• _INSTRUCTION 1_
Identify each line of the entries that holds the string "火神山恐怖內幕", and copy those lines out in full.

• _PASSAGE_
= Beginning of Section =

Trump packs trade team with veterans of China steel wars
WASHINGTON:
President-elect Donald Trump is stacking his trade transition team with veterans of the US steel industry’s battles with China, signaling a potentially more aggressive approach to US complaints of unfair Chinese subsidies for its exports and barriers to imports.
Led by Wilbur Ross, a billionaire steel investor and Trump’s nominee for commerce secretary, Dan DiMicco, the former CEO of steelmaker Nucor Corp, and three veteran steel trade lawyers, the team is expected to help shift the US trade focus more heavily toward enforcement actions aimed at bringing down a chronic US trade deficit, Washington trade experts said.
Based on their past efforts, this could include more challenges to China’s trade practices through the World Trade Organization and more US government-initiated anti-dumping and anti-subsidy cases against a wider range of Chinese products. The latter would be argued before the US International Trade Commission - a forum where the steel industry has had considerable success.
Ross, DiMicco and other leaders of Big Steel have been on the front-line in US trade battles against the world’s export superpower. Hit by a flood of cheap imports from China and other countries, the US steel industry has brought 16 new cases in the past three years, seeking punitive duties from the Commerce Department to combat below-cost dumping and unfair subsidies that slashed prices of various steel products to historic lows last year, causing layoffs at US steel mills.

= End of Section =

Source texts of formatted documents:
= Beginning of Section =

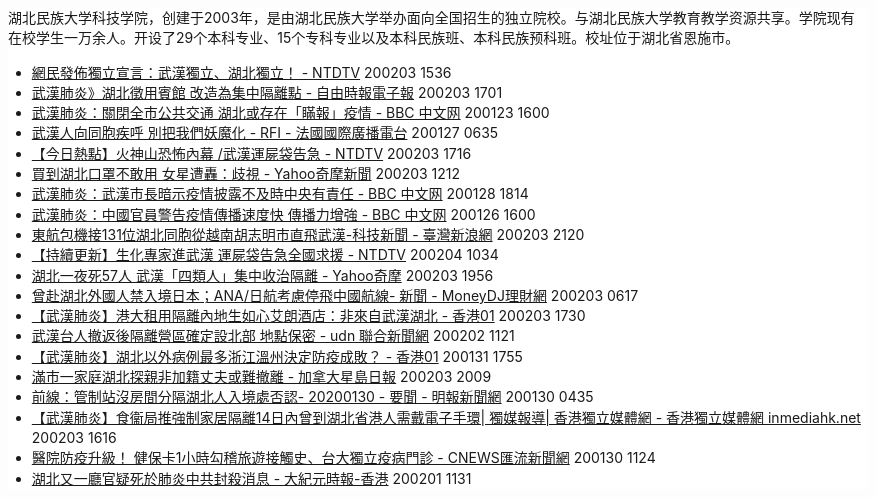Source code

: 湖北民族大学科技学院，创建于2003年，是由湖北民族大学举办面向全国招生的独立院校。与湖北民族大学教育教学资源共享。学院现有在校学生一万余人。开设了29个本科专业、15个专科专业以及本科民族班、本科民族预科班。校址位于湖北省恩施市。
- [網民發佈獨立宣言：武漢獨立、湖北獨立！ - NTDTV](https://ntdtv.com/b5/2020/02/03/a102767710.html "網民發佈獨立宣言：武漢獨立、湖北獨立！ - NTDTV") 200203 1536
- [武漢肺炎》湖北徵用賓館 改造為集中隔離點 - 自由時報電子報](https://news.ltn.com.tw/news/world/breakingnews/3056228 "武漢肺炎》湖北徵用賓館 改造為集中隔離點 - 自由時報電子報") 200203 1701
- [武漢肺炎：關閉全市公共交通 湖北或存在「瞞報」疫情 - BBC 中文网](https://www.bbc.com/zhongwen/trad/chinese-news-51215865 "武漢肺炎：關閉全市公共交通 湖北或存在「瞞報」疫情 - BBC 中文网") 200123 1600
- [武漢人向同胞疾呼 別把我們妖魔化 - RFI - 法國國際廣播電台](http://www.rfi.fr/tw/%E4%B8%AD%E5%9C%8B/20200126-%E6%AD%A6%E6%BC%A2%E4%BA%BA%E5%90%91%E5%90%8C%E8%83%9E%E7%96%BE%E5%91%BC-%E5%88%A5%E6%8A%8A%E6%88%91%E5%80%91%E5%A6%96%E9%AD%94%E5%8C%96 "武漢人向同胞疾呼 別把我們妖魔化 - RFI - 法國國際廣播電台") 200127 0635
- [【今日熱點】火神山恐怖內幕 /武漢運屍袋告急 - NTDTV](https://www.ntdtv.com/b5/2020/02/03/a102767805.html "【今日熱點】火神山恐怖內幕 /武漢運屍袋告急 - NTDTV") 200203 1716
- [買到湖北口罩不敢用 女星遭轟：歧視 - Yahoo奇摩新聞](https://tw.news.yahoo.com/%E8%B2%B7%E5%88%B0%E6%B9%96%E5%8C%97%E5%8F%A3%E7%BD%A9%E4%B8%8D%E6%95%A2%E7%94%A8-%E5%A5%B3%E6%98%9F%E9%81%AD%E8%BD%9F-%E6%AD%A7%E8%A6%96-020004478.html "買到湖北口罩不敢用 女星遭轟：歧視 - Yahoo奇摩新聞") 200203 1212
- [武漢肺炎：武漢市長暗示疫情披露不及時中央有責任 - BBC 中文网](https://www.bbc.com/zhongwen/trad/chinese-news-51276069 "武漢肺炎：武漢市長暗示疫情披露不及時中央有責任 - BBC 中文网") 200128 1814
- [武漢肺炎：中國官員警告疫情傳播速度快 傳播力增強 - BBC 中文网](https://www.bbc.com/zhongwen/trad/chinese-news-51247114 "武漢肺炎：中國官員警告疫情傳播速度快 傳播力增強 - BBC 中文网") 200126 1600
- [東航包機接131位湖北同胞從越南胡志明市直飛武漢-科技新聞 - 臺灣新浪網](https://news.sina.com.tw/article/20200203/34125522.html "東航包機接131位湖北同胞從越南胡志明市直飛武漢-科技新聞 - 臺灣新浪網") 200203 2120
- [【持續更新】生化專家進武漢 運屍袋告急全國求援 - NTDTV](https://www.ntdtv.com/b5/2020/01/21/a102757185.html "【持續更新】生化專家進武漢 運屍袋告急全國求援 - NTDTV") 200204 1034
- [湖北一夜死57人 武漢「四類人」集中收治隔離 - Yahoo奇摩](https://tw.mobi.yahoo.com/news/%E6%B9%96%E5%8C%97-%E5%A4%9C%E6%AD%BB57%E4%BA%BA-%E6%AD%A6%E6%BC%A2-%E5%9B%9B%E9%A1%9E%E4%BA%BA-%E9%9B%86%E4%B8%AD%E6%94%B6%E6%B2%BB%E9%9A%94%E9%9B%A2-115605911.html "湖北一夜死57人 武漢「四類人」集中收治隔離 - Yahoo奇摩") 200203 1956
- [曾赴湖北外國人禁入境日本；ANA/日航考慮停飛中國航線- 新聞 - MoneyDJ理財網](https://www.moneydj.com/KMDJ/News/NewsViewer.aspx?a=498a320b-b9f7-4c75-9609-fd5ae4a6968a "曾赴湖北外國人禁入境日本；ANA/日航考慮停飛中國航線- 新聞 - MoneyDJ理財網") 200203 0617
- [【武漢肺炎】港大租用隔離內地生如心艾朗酒店：非來自武漢湖北 - 香港01](https://www.hk01.com/%E7%AA%81%E7%99%BC/429259/%E6%AD%A6%E6%BC%A2%E8%82%BA%E7%82%8E-%E6%B8%AF%E5%A4%A7%E7%A7%9F%E7%94%A8%E9%9A%94%E9%9B%A2%E5%85%A7%E5%9C%B0%E7%94%9F-%E5%A6%82%E5%BF%83%E8%89%BE%E6%9C%97%E9%85%92%E5%BA%97-%E9%9D%9E%E4%BE%86%E8%87%AA%E6%AD%A6%E6%BC%A2%E6%B9%96%E5%8C%97 "【武漢肺炎】港大租用隔離內地生如心艾朗酒店：非來自武漢湖北 - 香港01") 200203 1730
- [武漢台人撤返後隔離營區確定設北部 地點保密 - udn 聯合新聞網](https://udn.com/news/story/10930/4316713 "武漢台人撤返後隔離營區確定設北部 地點保密 - udn 聯合新聞網") 200202 1121
- [【武漢肺炎】湖北以外病例最多浙江溫州決定防疫成敗？ - 香港01](https://www.hk01.com/%E8%AD%B0%E4%BA%8B%E5%BB%B3/428521/%E6%AD%A6%E6%BC%A2%E8%82%BA%E7%82%8E-%E6%B9%96%E5%8C%97%E4%BB%A5%E5%A4%96%E7%97%85%E4%BE%8B%E6%9C%80%E5%A4%9A-%E6%B5%99%E6%B1%9F%E6%BA%AB%E5%B7%9E%E6%B1%BA%E5%AE%9A%E9%98%B2%E7%96%AB%E6%88%90%E6%95%97 "【武漢肺炎】湖北以外病例最多浙江溫州決定防疫成敗？ - 香港01") 200131 1755
- [滿市一家庭湖北探親非加籍丈夫或難撤離 - 加拿大星島日報](https://www.singtao.ca/4072464/2020-02-03/post-%E6%BB%BF%E5%B8%82%E4%B8%80%E5%AE%B6%E5%BA%AD%E6%B9%96%E5%8C%97%E6%8E%A2%E8%A6%AA-%E9%9D%9E%E5%8A%A0%E7%B1%8D%E4%B8%88%E5%A4%AB%E6%88%96%E9%9B%A3%E6%92%A4%E9%9B%A2/ "滿市一家庭湖北探親非加籍丈夫或難撤離 - 加拿大星島日報") 200203 2009
- [前線：管制站沒房間分隔湖北人入境處否認- 20200130 - 要聞 - 明報新聞網](https://news.mingpao.com/pns/%E8%A6%81%E8%81%9E/article/20200130/s00001/1580323511319/%E5%89%8D%E7%B7%9A-%E7%AE%A1%E5%88%B6%E7%AB%99%E6%B2%92%E6%88%BF%E9%96%93%E5%88%86%E9%9A%94%E6%B9%96%E5%8C%97%E4%BA%BA-%E5%85%A5%E5%A2%83%E8%99%95%E5%90%A6%E8%AA%8D "前線：管制站沒房間分隔湖北人入境處否認- 20200130 - 要聞 - 明報新聞網") 200130 0435
- [【武漢肺炎】食衞局推強制家居隔離14日內曾到湖北省港人需戴電子手環| 獨媒報導| 香港獨立媒體網 - 香港獨立媒體網 inmediahk.net](https://www.inmediahk.net/node/1070444 "【武漢肺炎】食衞局推強制家居隔離14日內曾到湖北省港人需戴電子手環| 獨媒報導| 香港獨立媒體網 - 香港獨立媒體網 inmediahk.net") 200203 1616
- [醫院防疫升級！ 健保卡1小時勾稽旅遊接觸史、台大獨立疫病門診 - CNEWS匯流新聞網](https://cnews.com.tw/003200130a03/ "醫院防疫升級！ 健保卡1小時勾稽旅遊接觸史、台大獨立疫病門診 - CNEWS匯流新聞網") 200130 1124
- [湖北又一廳官疑死於肺炎中共封殺消息 - 大紀元時報-香港](http://hk.epochtimes.com/news/2020-02-01/17877541 "湖北又一廳官疑死於肺炎中共封殺消息 - 大紀元時報-香港") 200201 1131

= End of Section =

• _INSTRUCTION 2_
From the article on Trump's trade team, set down the stretch from "Led by Wilbur" through "trade experts said.", word for word.

• _RESPONSE BOX 1_
- [【今日熱點】火神山恐怖內幕 /武漢運屍袋告急 - NTDTV](https://www.ntdtv.com/b5/2020/02/03/a102767805.html "【今日熱點】火神山恐怖內幕 /武漢運屍袋告急 - NTDTV") 200203 1716

• _RESPONSE BOX 2_
Led by Wilbur Ross, a billionaire steel investor and Trump’s nominee for commerce secretary, Dan DiMicco, the former CEO of steelmaker Nucor Corp, and three veteran steel trade lawyers, the team is expected to help shift the US trade focus more heavily toward enforcement actions aimed at bringing down a chronic US trade deficit, Washington trade experts said.